___ Exercise data ___

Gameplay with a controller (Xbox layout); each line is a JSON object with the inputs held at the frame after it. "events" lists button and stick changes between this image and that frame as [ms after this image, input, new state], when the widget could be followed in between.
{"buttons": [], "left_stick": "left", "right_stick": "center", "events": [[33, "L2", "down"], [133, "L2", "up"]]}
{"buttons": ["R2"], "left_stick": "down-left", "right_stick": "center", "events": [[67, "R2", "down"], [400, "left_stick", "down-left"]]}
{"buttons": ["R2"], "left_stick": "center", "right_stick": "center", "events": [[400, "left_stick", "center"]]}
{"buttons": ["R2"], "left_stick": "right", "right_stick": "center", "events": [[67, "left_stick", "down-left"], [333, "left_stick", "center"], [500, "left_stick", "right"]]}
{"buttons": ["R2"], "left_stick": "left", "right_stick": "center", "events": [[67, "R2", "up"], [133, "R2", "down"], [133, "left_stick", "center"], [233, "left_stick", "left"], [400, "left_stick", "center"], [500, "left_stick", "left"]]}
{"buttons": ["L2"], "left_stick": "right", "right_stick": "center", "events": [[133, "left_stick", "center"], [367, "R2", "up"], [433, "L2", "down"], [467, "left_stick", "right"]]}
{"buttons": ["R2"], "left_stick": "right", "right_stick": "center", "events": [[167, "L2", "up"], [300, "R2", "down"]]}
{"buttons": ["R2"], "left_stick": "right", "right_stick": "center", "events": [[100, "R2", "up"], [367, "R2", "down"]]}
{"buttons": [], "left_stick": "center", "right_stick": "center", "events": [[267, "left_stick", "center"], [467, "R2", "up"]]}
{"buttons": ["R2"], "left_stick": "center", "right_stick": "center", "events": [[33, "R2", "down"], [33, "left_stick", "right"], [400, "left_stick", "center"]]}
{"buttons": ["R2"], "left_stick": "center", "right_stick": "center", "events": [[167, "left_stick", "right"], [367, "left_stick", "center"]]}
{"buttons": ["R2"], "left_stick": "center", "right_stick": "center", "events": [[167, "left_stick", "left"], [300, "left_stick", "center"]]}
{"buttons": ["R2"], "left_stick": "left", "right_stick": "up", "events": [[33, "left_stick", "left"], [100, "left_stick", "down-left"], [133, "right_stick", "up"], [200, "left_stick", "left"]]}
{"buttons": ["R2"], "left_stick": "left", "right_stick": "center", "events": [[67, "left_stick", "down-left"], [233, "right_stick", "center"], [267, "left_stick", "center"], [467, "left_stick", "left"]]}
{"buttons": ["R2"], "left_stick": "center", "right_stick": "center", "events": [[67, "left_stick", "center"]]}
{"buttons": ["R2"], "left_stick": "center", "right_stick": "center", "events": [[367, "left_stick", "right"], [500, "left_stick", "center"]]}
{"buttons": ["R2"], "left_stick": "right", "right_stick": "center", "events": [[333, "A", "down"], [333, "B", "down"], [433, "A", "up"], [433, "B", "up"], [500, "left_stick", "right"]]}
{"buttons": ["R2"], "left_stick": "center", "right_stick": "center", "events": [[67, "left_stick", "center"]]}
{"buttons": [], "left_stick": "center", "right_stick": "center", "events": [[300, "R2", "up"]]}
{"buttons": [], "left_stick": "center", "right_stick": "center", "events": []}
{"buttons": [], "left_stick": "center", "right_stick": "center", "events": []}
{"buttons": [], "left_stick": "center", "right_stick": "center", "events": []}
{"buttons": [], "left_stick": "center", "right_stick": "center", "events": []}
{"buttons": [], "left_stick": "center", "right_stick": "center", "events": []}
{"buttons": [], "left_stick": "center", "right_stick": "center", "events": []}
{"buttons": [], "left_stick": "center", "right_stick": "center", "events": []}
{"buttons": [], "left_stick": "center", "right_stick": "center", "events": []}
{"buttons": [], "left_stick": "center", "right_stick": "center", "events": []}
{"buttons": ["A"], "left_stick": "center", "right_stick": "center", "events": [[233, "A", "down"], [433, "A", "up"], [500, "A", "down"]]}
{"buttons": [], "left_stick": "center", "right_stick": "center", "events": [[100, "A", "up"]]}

___

#### Instructions to follow:
The output should be the entire listing, exactly as it is.

#### Output below:
Gameplay with a controller (Xbox layout); each line is a JSON object with the inputs held at the frame after it. "events" lists button and stick changes between this image and that frame as [ms after this image, input, new state], when the widget could be followed in between.
{"buttons": [], "left_stick": "left", "right_stick": "center", "events": [[33, "L2", "down"], [133, "L2", "up"]]}
{"buttons": ["R2"], "left_stick": "down-left", "right_stick": "center", "events": [[67, "R2", "down"], [400, "left_stick", "down-left"]]}
{"buttons": ["R2"], "left_stick": "center", "right_stick": "center", "events": [[400, "left_stick", "center"]]}
{"buttons": ["R2"], "left_stick": "right", "right_stick": "center", "events": [[67, "left_stick", "down-left"], [333, "left_stick", "center"], [500, "left_stick", "right"]]}
{"buttons": ["R2"], "left_stick": "left", "right_stick": "center", "events": [[67, "R2", "up"], [133, "R2", "down"], [133, "left_stick", "center"], [233, "left_stick", "left"], [400, "left_stick", "center"], [500, "left_stick", "left"]]}
{"buttons": ["L2"], "left_stick": "right", "right_stick": "center", "events": [[133, "left_stick", "center"], [367, "R2", "up"], [433, "L2", "down"], [467, "left_stick", "right"]]}
{"buttons": ["R2"], "left_stick": "right", "right_stick": "center", "events": [[167, "L2", "up"], [300, "R2", "down"]]}
{"buttons": ["R2"], "left_stick": "right", "right_stick": "center", "events": [[100, "R2", "up"], [367, "R2", "down"]]}
{"buttons": [], "left_stick": "center", "right_stick": "center", "events": [[267, "left_stick", "center"], [467, "R2", "up"]]}
{"buttons": ["R2"], "left_stick": "center", "right_stick": "center", "events": [[33, "R2", "down"], [33, "left_stick", "right"], [400, "left_stick", "center"]]}
{"buttons": ["R2"], "left_stick": "center", "right_stick": "center", "events": [[167, "left_stick", "right"], [367, "left_stick", "center"]]}
{"buttons": ["R2"], "left_stick": "center", "right_stick": "center", "events": [[167, "left_stick", "left"], [300, "left_stick", "center"]]}
{"buttons": ["R2"], "left_stick": "left", "right_stick": "up", "events": [[33, "left_stick", "left"], [100, "left_stick", "down-left"], [133, "right_stick", "up"], [200, "left_stick", "left"]]}
{"buttons": ["R2"], "left_stick": "left", "right_stick": "center", "events": [[67, "left_stick", "down-left"], [233, "right_stick", "center"], [267, "left_stick", "center"], [467, "left_stick", "left"]]}
{"buttons": ["R2"], "left_stick": "center", "right_stick": "center", "events": [[67, "left_stick", "center"]]}
{"buttons": ["R2"], "left_stick": "center", "right_stick": "center", "events": [[367, "left_stick", "right"], [500, "left_stick", "center"]]}
{"buttons": ["R2"], "left_stick": "right", "right_stick": "center", "events": [[333, "A", "down"], [333, "B", "down"], [433, "A", "up"], [433, "B", "up"], [500, "left_stick", "right"]]}
{"buttons": ["R2"], "left_stick": "center", "right_stick": "center", "events": [[67, "left_stick", "center"]]}
{"buttons": [], "left_stick": "center", "right_stick": "center", "events": [[300, "R2", "up"]]}
{"buttons": [], "left_stick": "center", "right_stick": "center", "events": []}
{"buttons": [], "left_stick": "center", "right_stick": "center", "events": []}
{"buttons": [], "left_stick": "center", "right_stick": "center", "events": []}
{"buttons": [], "left_stick": "center", "right_stick": "center", "events": []}
{"buttons": [], "left_stick": "center", "right_stick": "center", "events": []}
{"buttons": [], "left_stick": "center", "right_stick": "center", "events": []}
{"buttons": [], "left_stick": "center", "right_stick": "center", "events": []}
{"buttons": [], "left_stick": "center", "right_stick": "center", "events": []}
{"buttons": [], "left_stick": "center", "right_stick": "center", "events": []}
{"buttons": ["A"], "left_stick": "center", "right_stick": "center", "events": [[233, "A", "down"], [433, "A", "up"], [500, "A", "down"]]}
{"buttons": [], "left_stick": "center", "right_stick": "center", "events": [[100, "A", "up"]]}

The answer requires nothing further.